DAĞINIK BİR HAYAT

94 4 0
                                    

Alarm o kadar kuvvetli çalıyordu ki kalkmakta hiç zorluk çekmedi.Gözlerini açtığında tek hissettiği sigara kokusu ve baş ağrısıydı.Dünü hatırlamaya çalıştı.Annesiyle tartışmıştı ve kapıyı çarpıp çıkmıştı.Kendi evinde kendi düzeninde sözünün geçtiği tek yerde huzurunun kaçması tahammül edemeyeceği şeydi.Üçüncü sınıf barlardan birine gidip kendini içkiye vermişti.Tıpkı annesinin yaptığı gibi.25 yaşına gelmişti ve hala bir yerlerde tek başına oturup içki içebilecek özgüvene eriştiğini hissetmiyordu, demek ki can sıkıntısının boyutu bir hayli yüksekti.Gecenin sonunda okuldan pekte samimi olmadığı sadece iyi gün dostu olan ve partiden partiye vakit geçirdiği taylanın evine gitmiş, orada da bi kaç bira yuvarlamış, azıcık dertleşmiş bolca öpüşüp koklaşmış ve iğrenç evine geri dönmüştü.

Şimdi kendime gelmeliyim artık diye mırıldandı.Üstündekileri çıkarttı ve duşa doğru ilerledi.Lanet olasıca şofben yine sıcak su vermiyordu.Okkalı bir küfür salladı ve mümkün olduğunca çabuk duştan çıktı.

Hazırlanıp evden çıkmadan önce bir kağıda annesine not yazdı.

" Benim tek kızdığım 50 yaşına gelmiş bir kadının hala sorumsuz bir genç kız gibi davranması.Diğer anneler gibi temizlik yapıp, eve geç gelmemden yakınsana? "

Yazdığı gibi kağıdı buruşturup cebine koydu.

" Özür dilerim, dolapta çorba var " yazdı ve mutfak masasına bıraktı.

Selda aslında oldukça çekici bir kızdı.Dolgun dudakları, entellektüel bir zekası, bronz bir teni ve iğneli sözleri vardı.Aşk hayatı boktan daha öteydi.İlişkileri yürümüyordu, ya çok ağırdan alıyor ya da bir hayli aceleci görünüyordu.

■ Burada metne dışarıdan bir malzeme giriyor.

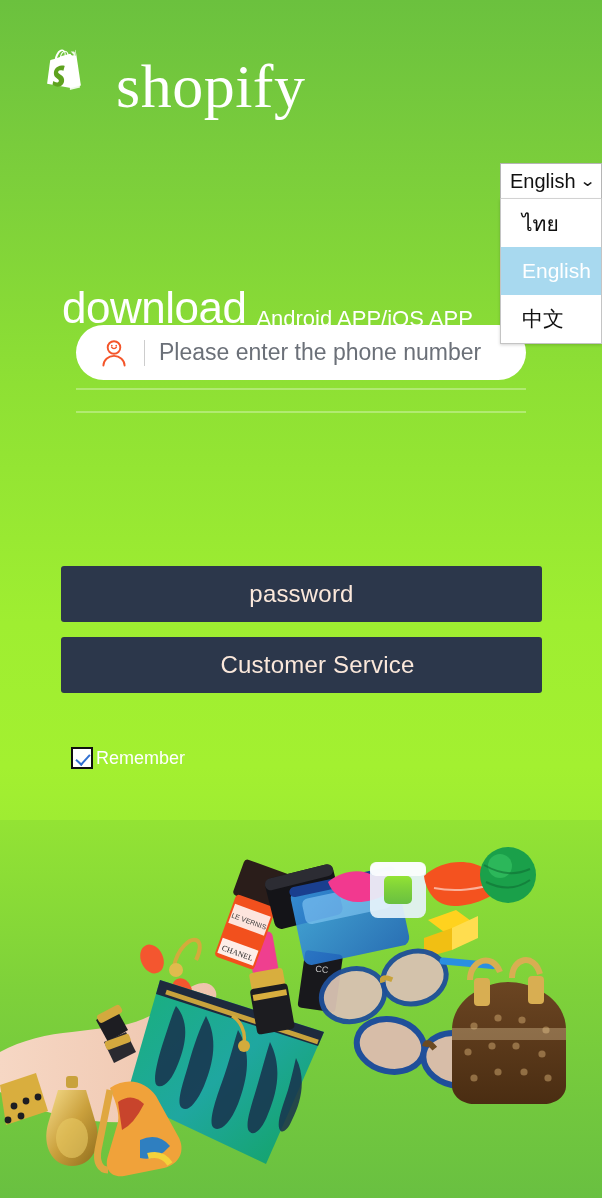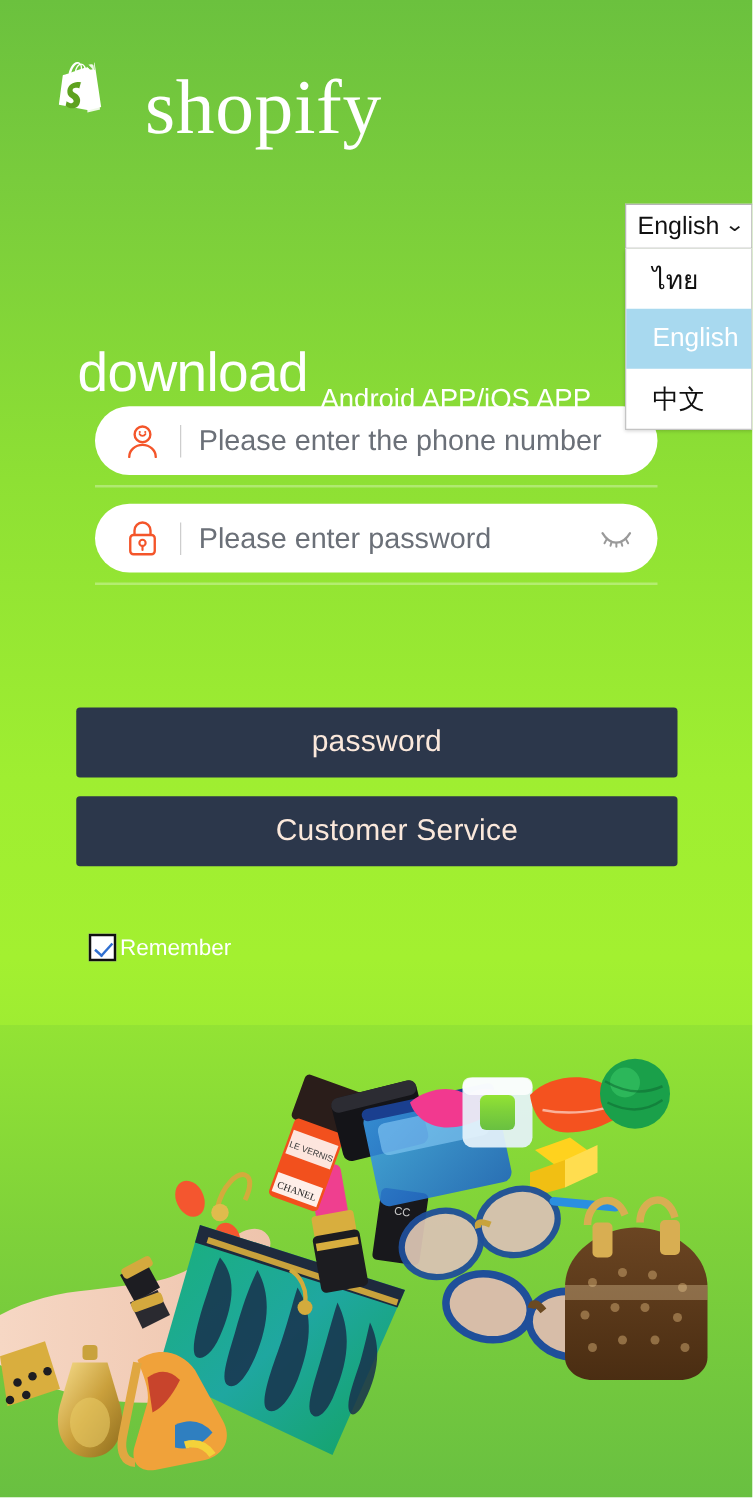--- a/index.html
+++ b/index.html
@@ -113,7 +113,7 @@
     left: 62px;
     top: 268px;
     display: flex;
-    align-items: center;
+    align-items: flex-end;
     white-space: nowrap;
   }
   .headline-main {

Arayı tutturamıyordu ve hiç bir zaman kalbini titretecek bir erkeğin karşısına çıkabileceğine inanmıyordu.

Şu ilişkilere bir sınır koymalılar diye düşündü, yasalara eklemeliler.Kurallara uymayanları hapse atmalılar.Böylece bende bu kadar salakça davranmam diye düşündü geçen ay sadece bakışmaktan öteye gidemediği mühendislik fakültesindeki çocuğu gördüğünde.

Aşık olmamalıyım, yada hoşlanmamalıyım çünkü bunlar olduğu zaman tamamiyle bocalıyorum.Kendime aşık etmem için benim aşık olmamam lazım, ne saçma değil mi? Diye dert yanmıştı geçen hafta arkadaşı Esraya.

Ya çok soğuk oluyorum yada aşırı samimi.Sanki bünyemde iki kişi barınıyor.Sence bu normal mi? Belki de 30 gün kuralı koymalıyım? Hani şu 30 gün dolmadan adamla sevişmeme oyunu?Ne dersin? Demişti Esraya.

Şimdi bu düşüncelerden arınıp sınıfa girdi.Yine bir ton salak toplanmış dedi kendi kendine.

Hazmedemediği şey kendisi para kazanmak için sabahlara kadar çeviri yapıp, tanıtım işleri kovalarken bu kekoların baba parasıyla hava atıyor olmaları ve boş beyinleriydi.

Ne garip bir çelişkidir ki Selda da tıpkı sınıf arkadaşları gibi duyarsız olmayı ve bu kadar erken olgunlaşmamayı dilerdi.